» **WHAT YOU WILL DO**
Retype the lines of every record below exactly as they appear, leaving out the pictures.

Stored items:
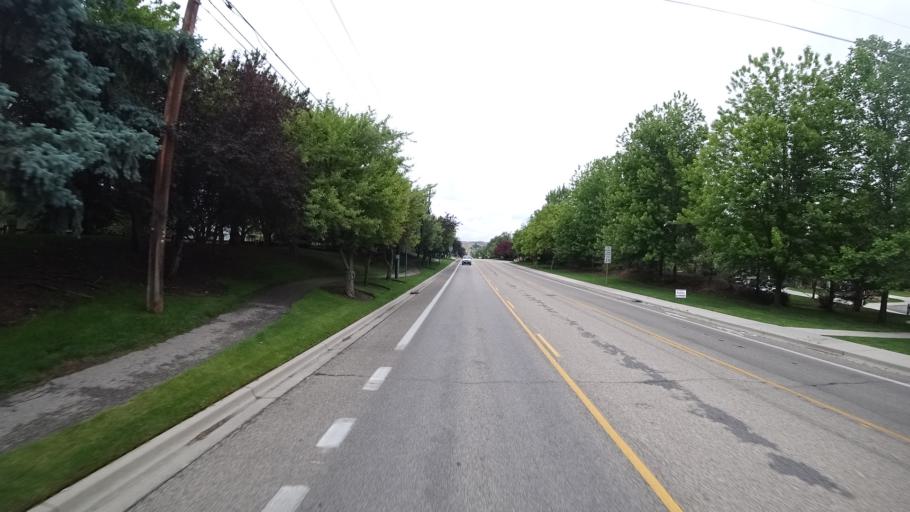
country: US
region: Idaho
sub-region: Ada County
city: Eagle
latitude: 43.7065
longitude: -116.3238
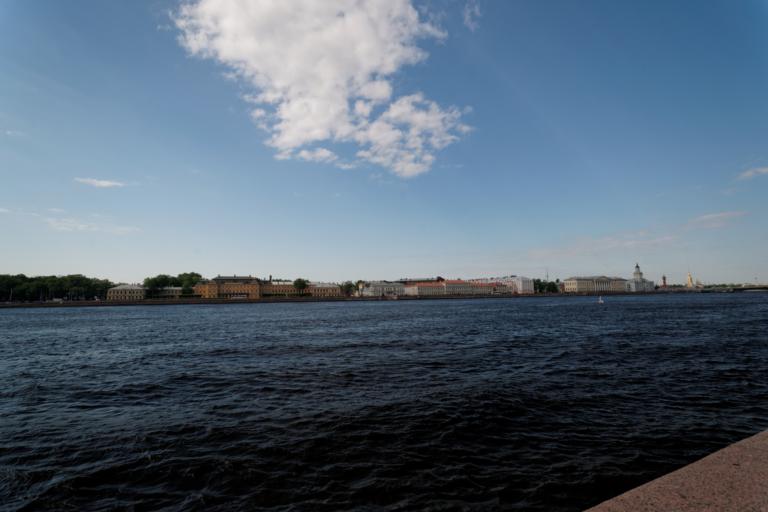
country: RU
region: St.-Petersburg
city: Saint Petersburg
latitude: 59.9361
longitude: 30.2994
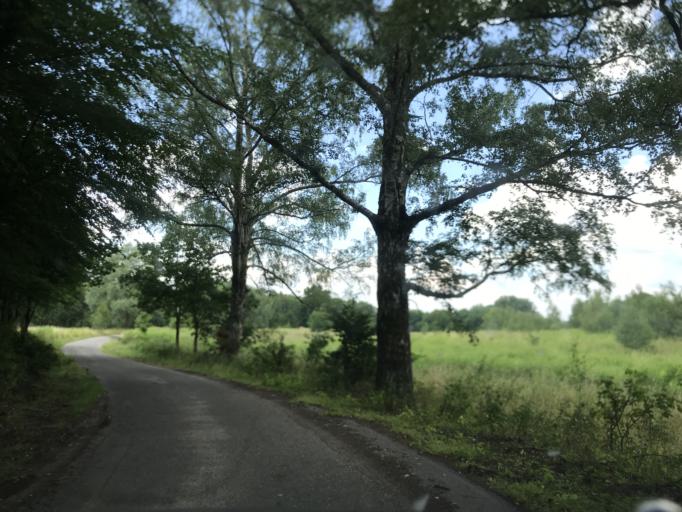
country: PL
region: West Pomeranian Voivodeship
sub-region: Powiat stargardzki
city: Insko
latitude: 53.4910
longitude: 15.4999
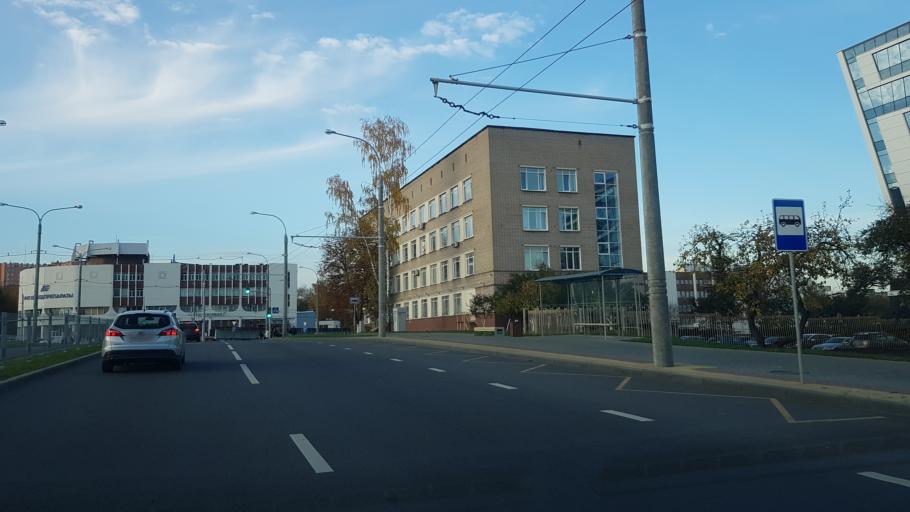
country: BY
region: Minsk
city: Minsk
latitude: 53.8847
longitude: 27.5684
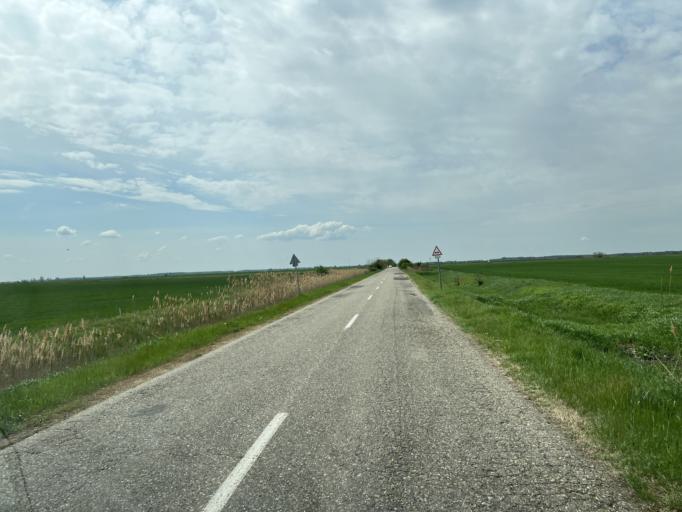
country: HU
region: Pest
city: Tortel
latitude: 47.1481
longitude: 19.9618
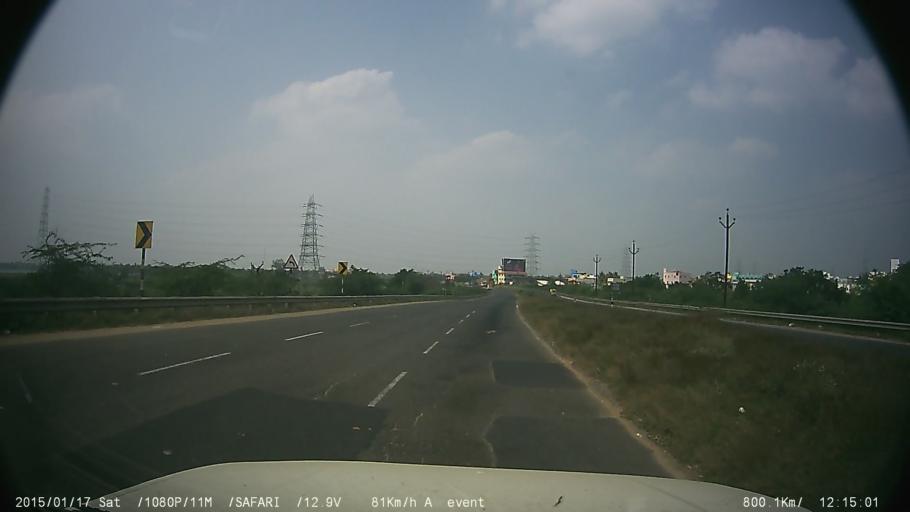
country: IN
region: Tamil Nadu
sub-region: Kancheepuram
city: Sriperumbudur
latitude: 12.9210
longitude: 79.8791
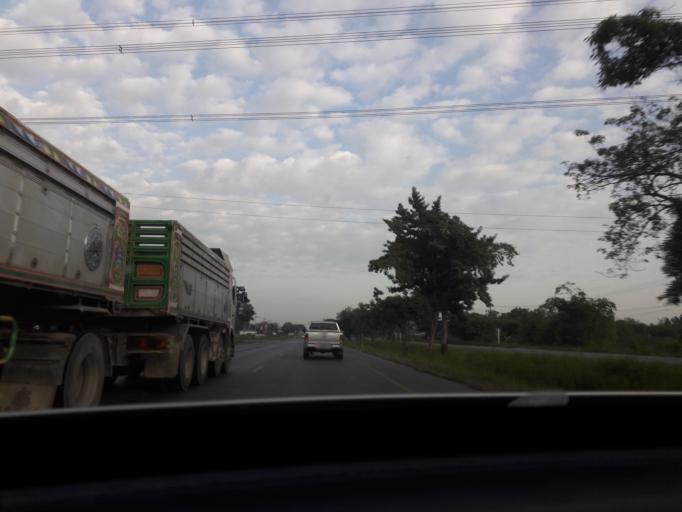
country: TH
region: Phra Nakhon Si Ayutthaya
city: Bang Pa-in
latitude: 14.2693
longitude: 100.5313
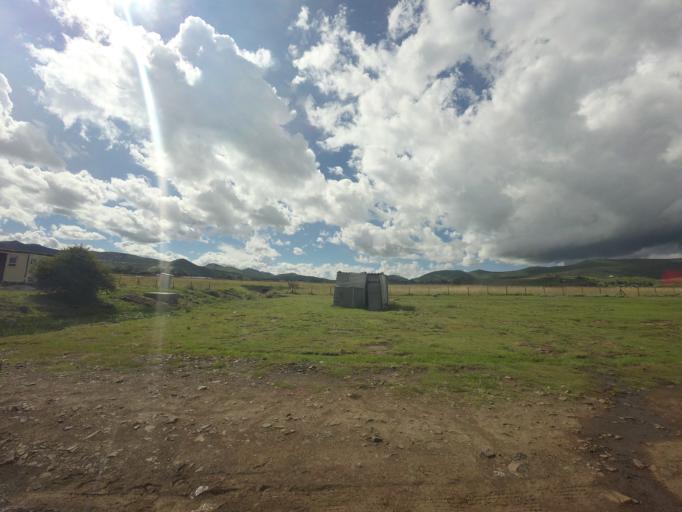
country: LS
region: Maseru
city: Nako
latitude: -29.8410
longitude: 28.0560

» **REPLY TO THE EXERCISE**
country: US
region: Idaho
sub-region: Ada County
city: Eagle
latitude: 43.7065
longitude: -116.3238
country: RU
region: St.-Petersburg
city: Saint Petersburg
latitude: 59.9361
longitude: 30.2994
country: PL
region: West Pomeranian Voivodeship
sub-region: Powiat stargardzki
city: Insko
latitude: 53.4910
longitude: 15.4999
country: BY
region: Minsk
city: Minsk
latitude: 53.8847
longitude: 27.5684
country: HU
region: Pest
city: Tortel
latitude: 47.1481
longitude: 19.9618
country: IN
region: Tamil Nadu
sub-region: Kancheepuram
city: Sriperumbudur
latitude: 12.9210
longitude: 79.8791
country: TH
region: Phra Nakhon Si Ayutthaya
city: Bang Pa-in
latitude: 14.2693
longitude: 100.5313
country: LS
region: Maseru
city: Nako
latitude: -29.8410
longitude: 28.0560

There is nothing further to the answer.